Recently, Microsoft announced the integration of FIDO2-based YubiKeys and Azure Active Directory (Azure AD). This, for cloud computing and security, is a game changer. Additionally, to this, the YubiKey passwordless hardware builds real-time integration with Identity Access Management solutions such as RSA SecurID to cover IAM for end-user applications such as O365.
Think about this from the perspective of the end-users (i.e. staff) in your organisation. No more passwords, no more spreadsheets or keychain managers. No phone calls or emails to your support team with “forgot password” or “password lockout” issues. Even better, no more phishing, vishing or end0user based threats that originate from archaic password technology, with simple integration into your already existing identity and access management platforms.
So, what is the quickest and most efficient way to passwordless in your Microsoft stack?
As a first step towards passwordless, no matter your environment, start by implementing multi-factor authentication (MFA) everywhere, with RSA SecurID that use the YubiKey as a hardware-based backup to a username and password.
Then start to work towards a transition practise incorporating these points:
User experience FIRST
Why have attackers been so successful in password-based attacks? Because they know, and we know, that passwords are arduous, hard and notoriously difficult to remember. So, end-users duplicate them reuse them and share them. Many users don’t even realize they’ve given up their password. Bad actors can focus on usability and they don’t have to be present to interrupt a sign-in - they only need one password to gain access and move laterally to increase privileges.

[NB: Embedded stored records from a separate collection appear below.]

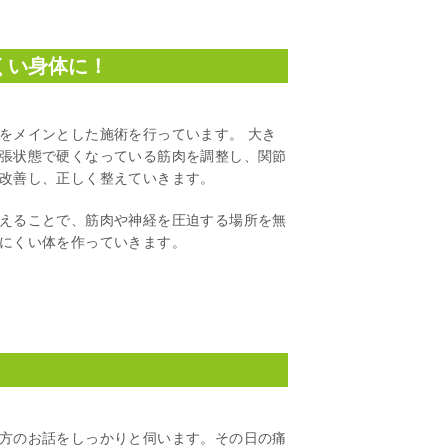
くい身体に！
をメインとした施術を行っています。 大き
張状態で硬くなっている筋肉を調整し、関節
改善し、正しく整えていきます。
えることで、筋肉や神経を圧迫する場所を無
にくい体を作っていきます。
方のお話をしっかりと伺います。その日の痛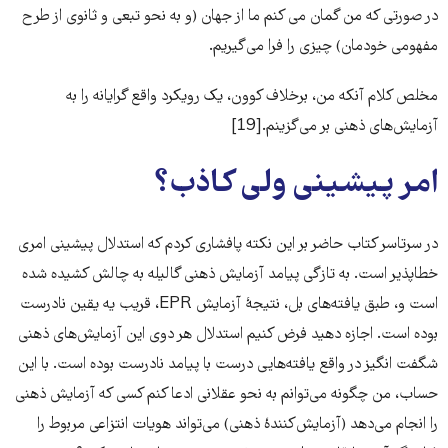
در صورتی که من گمان می کنم ما از جهان (و به نحو تبعی و ثانوی از طرح
مفهومی خودمان) چیزی را فرا می‌‌‌گیریم.
مخلص کلام آنکه من، برخلاف کوون، یک رویکرد واقع گرایانه را به
آزمایش‌‌‌های ذهنی بر می‌‌‌گزینم.[19]
امر پیشینی ولی کاذب؟
در سرتاسر کتاب حاضر بر این نکته پافشاری کردم که استدلال پیشینی امری
خطاپذیر است. به تازگی پیامد آزمایش ذهنی گالیله به چالش کشیده شده
است و، طبق یافته‌‌‌های بل، نتیجۀ آزمایش EPR، قریب یه یقین نادرست
بوده است. اجازه دهید فرض کنیم استدلال هر دوی این آزمایش‌های ذهنی
شگفت انگیز در واقع یافته‌‌‌هایی درست با پیامد نادرست بوده است. با این
حساب، من چگونه می‌‌‌توانم به نحو عقلانی ادعا کنم کسی که آزمایش ذهنی
را انجام می‌‌‌دهد (آزمایش‌‌‌کنندۀ ذهنی) می‌‌‌تواند هویات انتزاعی مربوط را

Keep it as simple as possible
Users don’t need to find a code on a separate device or remember complicated passwords or a PIN. The same key can be used across all their devices and accounts and integrated with an existing IAM solution such as the YubiKey for RSA SecurID that provides a superior FIDO solution against phishing, account takeovers and ultimately reduces IT cost. These types of solution also combine the best-in-class credential management and enterprise security for a seamless passwordless future.
Transition your Microsoft environment to go passwordless
The RSA SecurID and YubiKey solution is a good fit for companies who are invested in Microsoft technology because the device includes several versions of solutions and can cover a variety of security concerns from phishing, vishing, identity and access management and enterprise sized security solutions. It works with legacy applications (and cloud solutions like Azure and Office 365) and frontline worker applications that are part of the MO365 stack such as Microsoft Teams, Outlook or OneDrive that can all be authenticated without a network connection, or security data stored within the datacentre.